When You See Me (Detective D.D. Warren #11)(110)



“This isn’t over yet,” D.D. gritted out. Pain radiated from every line of her body. Her arm, her head, her back, her bloody shoulder.

“You’re right, because when I’m done with her, I’m going to find you again. And your friend, as well.” He jerked his head to whomever stood behind her—Kimberly, Flora, someone who cared.

D.D. tried to open her mouth. She wanted to yell, “Shoot him,” even if it meant the damn bullet had to travel through her body first. Just shoot the beast and put him down like the mad dog he was.

Except then she was flying through the air. The brute had tossed her down the hall, where she slammed into her rescuer and both tumbled to the floor.
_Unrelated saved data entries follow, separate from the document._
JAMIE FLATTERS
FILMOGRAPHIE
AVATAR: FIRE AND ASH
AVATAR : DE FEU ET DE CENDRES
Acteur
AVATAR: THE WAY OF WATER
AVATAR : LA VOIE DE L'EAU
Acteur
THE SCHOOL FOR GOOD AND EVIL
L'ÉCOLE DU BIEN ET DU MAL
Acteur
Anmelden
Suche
“Are you all right?” Kimberly asked breathlessly, trying to untangle from D.D.’s splayed form.

“Thank you for breaking my fall.”

“Jesus, D.D., you’re covered in blood.”

“Knife wound. Shoulder. Mostly bone.”

“What?”

“Shut up. He’s going after Bonita. She’s upstairs, I think. Move!”

“I’ve got him.”

“Not if I get there first.” D.D. heaved herself up, swayed once, then snatched her sidearm off the floor.
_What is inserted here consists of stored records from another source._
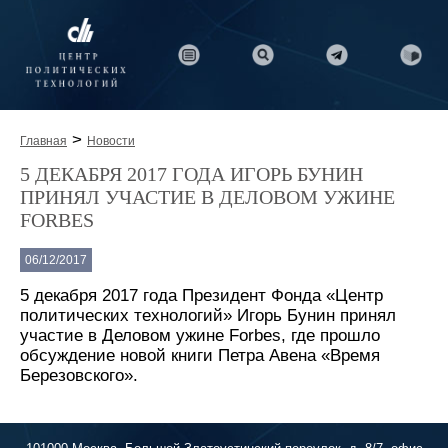
>
Главная
Новости
5 ДЕКАБРЯ 2017 ГОДА ИГОРЬ БУНИН
ПРИНЯЛ УЧАСТИЕ В ДЕЛОВОМ УЖИНЕ
FORBES
06/12/2017
5 декабря 2017 года Президент Фонда «Центр
политических технологий» Игорь Бунин принял
участие в Деловом ужине Forbes, где прошло
обсуждение новой книги Петра Авена «Время
Березовского».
Oh yeah, she hurt. But she was pissed off even more. That demon son of a bitch . . .

Now, she really was going to kill him.





CHAPTER 47





FLORA





IN THE TUNNEL, FLORA REGISTERED the sound of gunshots. She paused, gritting her teeth through the sea of nausea. “That doesn’t sound good.”

“Maybe that means Kimberly and the sheriff have already caught him.”

More shots. One two.

“Then what’s that sound, the monster getting away?”
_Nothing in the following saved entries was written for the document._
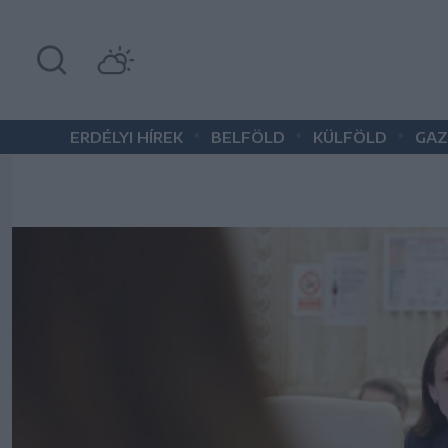
•
•
•
ERDÉLYI HÍREK
BELFÖLD
KÜLFÖLD
GAZ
Keith didn’t have an answer.

“We need a plan,” Flora said.

“You need a doctor.”

“Plenty of time to rest when I’m dead. What happens if we go right up here?”

“We roam around in the dark forever until years from now someone finds our skeletons?”

“That’s the spirit. Got your compass app?”

Heavy sigh. “You’re going to be the death of me.”

“It’s okay. No one wants to live forever.”

“I love you, Flora Dane.”

“I love you too, geek boy. Let’s get going.”





CHAPTER 48





THE BAD MAN PAUSES INSIDE the doorway. I retreat slowly, putting as much of the prep table between us as I can. The space is now filling with steam as I’d hoped, the dishwasher chugging through its cycle, empty dish rack rolling through boiling hot spray before arriving at the end, then wrapping down and around to do it all over again.

He eyes the dishwasher, then me.

“Hoping to escape in a cloud of smoke?”

He smiles again. I can’t answer back and he knows it.

“Do you miss it? Being able to talk? Tell people things? Including what I did to your stupid mama so many years ago?”

I don’t move, just watch as he steps farther into the room. I’ve had years to study him, view him in action. I know he’s as powerful as he looks. I know he can take down fleeing girls in a single leap. I know he smiles so broadly when he uses that knife, there can be flecks of blood in his teeth.

“Your mother was a whore. She ever tell you that?”

Three steps into the room. At the edge of the prep table now. Soon, my back will be pressed against the giant range. I’m trying to think, through my own pounding heartbeat, if there’s some way I can use that.

“Maid service, my ass. She could never make enough money to support you cleaning sheets. Dancing between them, however . . . She did it for you. So her daughter could have something more than rice and beans for dinner.”

I decide the range is a bad idea. If he leaps now and pins me against it, he’ll use those gas burners on me.

I need to get to the dishwasher. But for me to slide left, he must move right. I’ll have to move closer to him before I can drop back.

No time like the present.

I lift the soaking mop head. It’s heavy and my arms shudder with the strain.

He laughs. “Gonna fend me off with a mop?”

I snap it in the air before him. Bleach sprays out. Maybe my mother lends a guiding hand, because some droplets nail him in the eyes. He yelps, jumping back, and I slide quickly into the steam of the dishwasher while I have the chance.

“You little shit! I’m not just going to kill you, I’m going to take my time with it. Cops are dead, you know. Neither put up a fight. Now your mom, she was interesting. Bitch had started intercepting girls on the way to my office, waving them off. Sometimes she even gave them money to board another bus, get out of there. She thought she could save them from her fate.

“I couldn’t let that continue, of course. The defiance. The disruption of my inventory. In my line of work, freshness of goods matters.”

He wipes at his eyes with his free hand. They appear red and swollen, but he doesn’t seem bothered. A man who has inflicted so much pain, maybe he likes it himself. Maybe, after all these years, he doesn’t feel it anymore.

The room starts to stir. He can’t sense it, but I can. His words, his voice, his presence—he’s making them angry. Reminding them of how easily he destroyed them.